Matthew Edlund, a physician, writing in Psychology Today, argues “napping is one of the most natural acts a human being can engage in. And recent research argues naps markedly improve performance and health.” Edlund contends that rest is how the body revives, renews and rebuilds, and cites research by NASA of pilots taking a 26 minute nap improving performance by 34% and alertness by 54%. Edlund’s perspective is supported by the research by Matthew Walker and his colleagues at the University of California, Berkeley, concluded that the major function of sleep is to clear away all the clutter stored in the hippocampus in the brain to make room for new information. So sleep is critical for learning, and a short mid-day nap is good because it gets you into a particularly beneficial part of the sleep cycle by refreshing your memory.

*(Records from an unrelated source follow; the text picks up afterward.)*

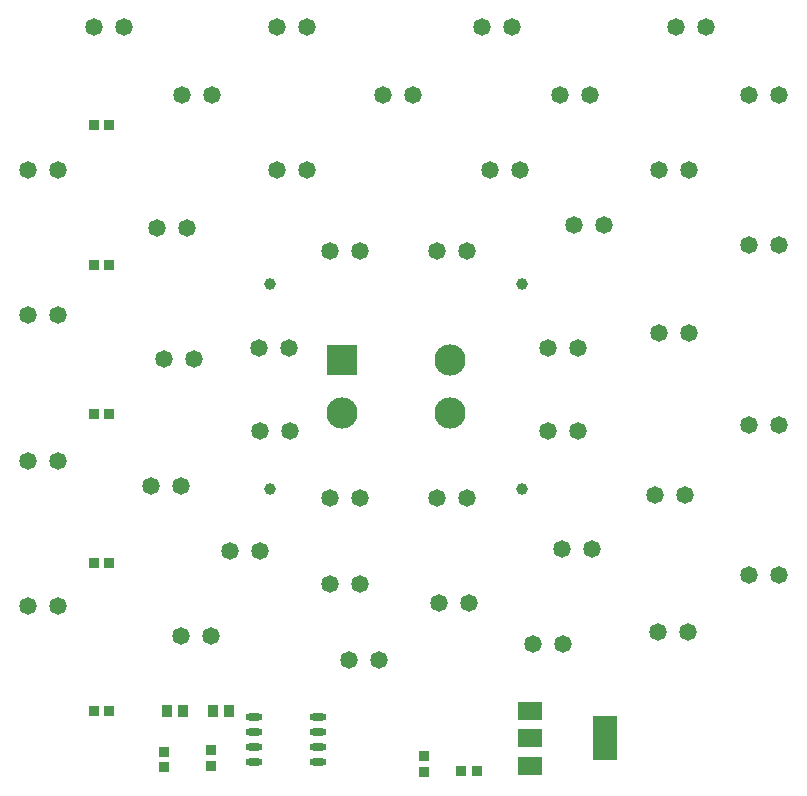
<source format=gbr>
%TF.GenerationSoftware,Altium Limited,Altium Designer,19.0.10 (269)*%
G04 Layer_Color=255*
%FSLAX26Y26*%
%MOIN*%
%TF.FileFunction,Pads,Top*%
%TF.Part,Single*%
G01*
G75*
%TA.AperFunction,SMDPad,CuDef*%
%ADD10R,0.035433X0.039370*%
%ADD11R,0.037402X0.033465*%
%ADD12R,0.033465X0.037402*%
%ADD13R,0.078740X0.149606*%
%ADD14R,0.078740X0.059055*%
%ADD15O,0.057087X0.023622*%
%TA.AperFunction,ComponentPad*%
%ADD17C,0.058268*%
%ADD18C,0.039370*%
%ADD19C,0.103937*%
%ADD20R,0.103937X0.103937*%
D10*
X613425Y295000D02*
D03*
X666575D02*
D03*
X821575D02*
D03*
X768425D02*
D03*
D11*
X1470000Y94409D02*
D03*
Y145591D02*
D03*
X760000Y165591D02*
D03*
Y114409D02*
D03*
X605000Y109409D02*
D03*
Y160590D02*
D03*
D12*
X1645591Y95000D02*
D03*
X1594409D02*
D03*
X420591Y295000D02*
D03*
X369409D02*
D03*
X420591Y791250D02*
D03*
X369409D02*
D03*
X420591Y1287500D02*
D03*
X369409D02*
D03*
X420591Y1783750D02*
D03*
X369409D02*
D03*
X420591Y2250000D02*
D03*
X369409D02*
D03*
D13*
X2073032Y205000D02*
D03*
D14*
X1825000Y114449D02*
D03*
Y205000D02*
D03*
Y295551D02*
D03*
D15*
X902717Y275000D02*
D03*
Y225000D02*
D03*
Y175000D02*
D03*
Y125000D02*
D03*
X1117284Y275000D02*
D03*
Y225000D02*
D03*
Y175000D02*
D03*
Y125000D02*
D03*
D17*
X1157598Y1830000D02*
D03*
X1257598D02*
D03*
X2310000Y2575000D02*
D03*
X2410000D02*
D03*
X1663333D02*
D03*
X1763333D02*
D03*
X980000D02*
D03*
X1080000D02*
D03*
X1885000Y1505000D02*
D03*
X1985000D02*
D03*
X1885000Y1230000D02*
D03*
X1985000D02*
D03*
X1157598Y720000D02*
D03*
X1257598D02*
D03*
X1220000Y465000D02*
D03*
X1320000D02*
D03*
X925000Y1230000D02*
D03*
X1025000D02*
D03*
X920000Y1505000D02*
D03*
X1020000D02*
D03*
X765000Y2350000D02*
D03*
X665000D02*
D03*
X470000Y2575000D02*
D03*
X370000D02*
D03*
X2025000Y2350000D02*
D03*
X1925000D02*
D03*
X2655000D02*
D03*
X2555000D02*
D03*
X1435000D02*
D03*
X1335000D02*
D03*
X2071667Y1915000D02*
D03*
X1971667D02*
D03*
X1615000Y1830000D02*
D03*
X1515000D02*
D03*
X680833Y1905000D02*
D03*
X580833D02*
D03*
X2353333Y2100000D02*
D03*
X2253333D02*
D03*
X1790000D02*
D03*
X1690000D02*
D03*
X1080000D02*
D03*
X980000D02*
D03*
X250000D02*
D03*
X150000D02*
D03*
X2353333Y1557500D02*
D03*
X2253333D02*
D03*
X705000Y1470000D02*
D03*
X605000D02*
D03*
X2655000Y1850000D02*
D03*
X2555000D02*
D03*
X250000Y1615000D02*
D03*
X150000D02*
D03*
X2340000Y1015000D02*
D03*
X2240000D02*
D03*
X2030000Y835000D02*
D03*
X1930000D02*
D03*
X925000Y830000D02*
D03*
X825000D02*
D03*
X660000Y1045000D02*
D03*
X560000D02*
D03*
X2655000Y1250000D02*
D03*
X2555000D02*
D03*
X1615000Y1005000D02*
D03*
X1515000D02*
D03*
X1257598D02*
D03*
X1157598D02*
D03*
X250000Y1130000D02*
D03*
X150000D02*
D03*
X2350000Y560000D02*
D03*
X2250000D02*
D03*
X1935000Y520000D02*
D03*
X1835000D02*
D03*
X760000Y545000D02*
D03*
X660000D02*
D03*
X2655000Y750000D02*
D03*
X2555000D02*
D03*
X1620000Y655000D02*
D03*
X1520000D02*
D03*
X250000Y645000D02*
D03*
X150000D02*
D03*
D18*
X1798032Y1037402D02*
D03*
X957874D02*
D03*
Y1718504D02*
D03*
X1798032D02*
D03*
D19*
X1198425Y1290354D02*
D03*
X1557480D02*
D03*
Y1465551D02*
D03*
D20*
X1198425D02*
D03*
%TF.MD5,a2ff923bf5889602e04a3d3f1d944b89*%
M02*

</source>
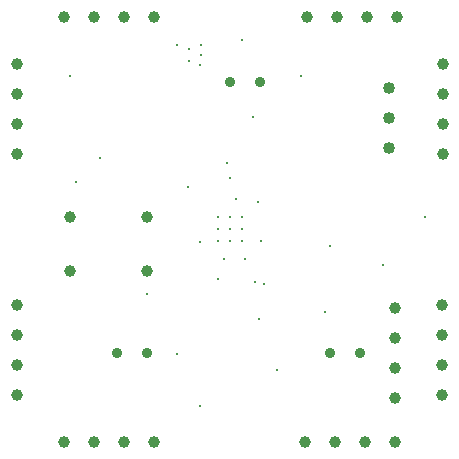
<source format=gbr>
%TF.GenerationSoftware,KiCad,Pcbnew,9.0.6*%
%TF.CreationDate,2025-12-07T19:18:43-08:00*%
%TF.ProjectId,redstone_comparator,72656473-746f-46e6-955f-636f6d706172,rev?*%
%TF.SameCoordinates,Original*%
%TF.FileFunction,Plated,1,2,PTH,Drill*%
%TF.FilePolarity,Positive*%
%FSLAX46Y46*%
G04 Gerber Fmt 4.6, Leading zero omitted, Abs format (unit mm)*
G04 Created by KiCad (PCBNEW 9.0.6) date 2025-12-07 19:18:43*
%MOMM*%
%LPD*%
G01*
G04 APERTURE LIST*
%TA.AperFunction,ViaDrill*%
%ADD10C,0.300000*%
%TD*%
%TA.AperFunction,ComponentDrill*%
%ADD11C,0.300000*%
%TD*%
%TA.AperFunction,ComponentDrill*%
%ADD12C,0.900000*%
%TD*%
%TA.AperFunction,ComponentDrill*%
%ADD13C,1.000000*%
%TD*%
%TA.AperFunction,ComponentDrill*%
%ADD14C,1.016000*%
%TD*%
G04 APERTURE END LIST*
D10*
X121500000Y-42000000D03*
X122000000Y-51000000D03*
X124000000Y-49000000D03*
X128000000Y-60500000D03*
X130500000Y-65550000D03*
X130503362Y-39375000D03*
X131500000Y-51400000D03*
X132461137Y-41125000D03*
X132500000Y-56100000D03*
X132500000Y-70000000D03*
X132538845Y-39375000D03*
X132580000Y-40280000D03*
X134000000Y-54000000D03*
X134000000Y-55000000D03*
X134000000Y-56000000D03*
X134000105Y-59250280D03*
X134533207Y-57506166D03*
X134770000Y-49421471D03*
X134999999Y-50645229D03*
X135000000Y-54000000D03*
X135000000Y-55000000D03*
X135000000Y-56000000D03*
X135500000Y-52429998D03*
X136000000Y-54000000D03*
X136000000Y-55000000D03*
X136000000Y-56000000D03*
X136050000Y-39000000D03*
X136300000Y-57500000D03*
X137000000Y-45500000D03*
X137099998Y-59500000D03*
X137400000Y-52700000D03*
X137500000Y-62600000D03*
X137624698Y-56000134D03*
X137906985Y-59593015D03*
X139000000Y-66951000D03*
X141000000Y-42000000D03*
X143050000Y-62000000D03*
X143500000Y-56450000D03*
X148000000Y-58000000D03*
X151500000Y-54000000D03*
D11*
%TO.C,U3*%
X131550000Y-39750000D03*
X131550000Y-40750000D03*
D12*
%TO.C,D3*%
X125460000Y-65500000D03*
X128000000Y-65500000D03*
%TO.C,D1*%
X135000000Y-42500000D03*
X137540000Y-42500000D03*
%TO.C,D2*%
X143460000Y-65500000D03*
X146000000Y-65500000D03*
D13*
%TO.C,J8*%
X116975000Y-61380000D03*
X116975000Y-63920000D03*
X116975000Y-66460000D03*
X116975000Y-69000000D03*
%TO.C,J7*%
X117000000Y-41000000D03*
X117000000Y-43540000D03*
X117000000Y-46080000D03*
X117000000Y-48620000D03*
%TO.C,J1*%
X121000000Y-37000000D03*
%TO.C,J5*%
X121000000Y-73000000D03*
%TO.C,SW1*%
X121500000Y-54000000D03*
X121500000Y-58500000D03*
%TO.C,J1*%
X123540000Y-37000000D03*
%TO.C,J5*%
X123540000Y-73000000D03*
%TO.C,J1*%
X126080000Y-37000000D03*
%TO.C,J5*%
X126080000Y-73000000D03*
%TO.C,SW1*%
X128000000Y-54000000D03*
X128000000Y-58500000D03*
%TO.C,J1*%
X128620000Y-37000000D03*
%TO.C,J5*%
X128620000Y-73000000D03*
%TO.C,J6*%
X141380000Y-73025000D03*
%TO.C,J2*%
X141500000Y-37000000D03*
%TO.C,J6*%
X143920000Y-73025000D03*
%TO.C,J2*%
X144040000Y-37000000D03*
%TO.C,J6*%
X146460000Y-73025000D03*
%TO.C,J2*%
X146580000Y-37000000D03*
%TO.C,J6*%
X149000000Y-73025000D03*
%TO.C,J9*%
X149025000Y-61700000D03*
X149025000Y-64240000D03*
X149025000Y-66780000D03*
X149025000Y-69320000D03*
%TO.C,J2*%
X149120000Y-37000000D03*
%TO.C,J4*%
X153000000Y-61380000D03*
X153000000Y-63920000D03*
X153000000Y-66460000D03*
X153000000Y-69000000D03*
%TO.C,J3*%
X153025000Y-41000000D03*
X153025000Y-43540000D03*
X153025000Y-46080000D03*
X153025000Y-48620000D03*
D14*
%TO.C,U2*%
X148500000Y-43000000D03*
X148500000Y-45540000D03*
X148500000Y-48080000D03*
M02*

</source>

James Maas, a sleep expert and Cornell social psychologist, recommends employees take a 15 minute nap when they feel sluggish to restore memory and vitality. Maas consults on workplace productivity and the benefits of napping for Harvard University, IBM, and Goldman Sachs, arguing that naps can reduce the risk of cardiovascular problems, and diabetes, contending that studies have shown that chronic drowsiness during the workday can cause slower reaction times, an inability to concentrate and remember information over long term.
Tony Schwartz, writing in the Harvard Business Review Blog Network, and New York Times, argues that companies should insist that their employees take a nap, arguing, “If encouraging employees to take a half hour nap means they can be two or three times as productive over the subsequent three hours late in the day—and far more emotionally resilient—the value is crystal clear.”
Michael J. Breus, a Clinical Psychologist and Diplomate of the American Board of Sleep Medicine, and author of Beauty Sleep., argues “sleeping at night and then taking a siesta in the afternoon—is an ideal way to keep your brain sharp, prepared to learn new things and feel refreshed.” Breus cites the examples of famous people such as Einstein, Edison, Ronald Reagan, John F. Kennedy, and Da Vinci as having a nap as a regular part of their day. Breaus suggests you incorporate these practices as part of your napping routine: Aim to take a nap 8 hours after you wake up, and no later than 3:30 p.m; target 30 minutes for a nap, allowing for 10 minutes to fall asleep and a 20 minute nap; take a reclining position; block out the light with an eye mask; and be comfortable and warm (a blanket is ideal).
The problem is that most corporate cultures remain addicted to the draining ethic of more, bigger, faster, says Schwartz, and rest by this paradigm, is for slackers. “Best practice” and smart companies such as Google recognize that napping increases productivity and have moved to create napping rooms for employees. When will other organizations recognize that this practice is a low-cost, high-return investment?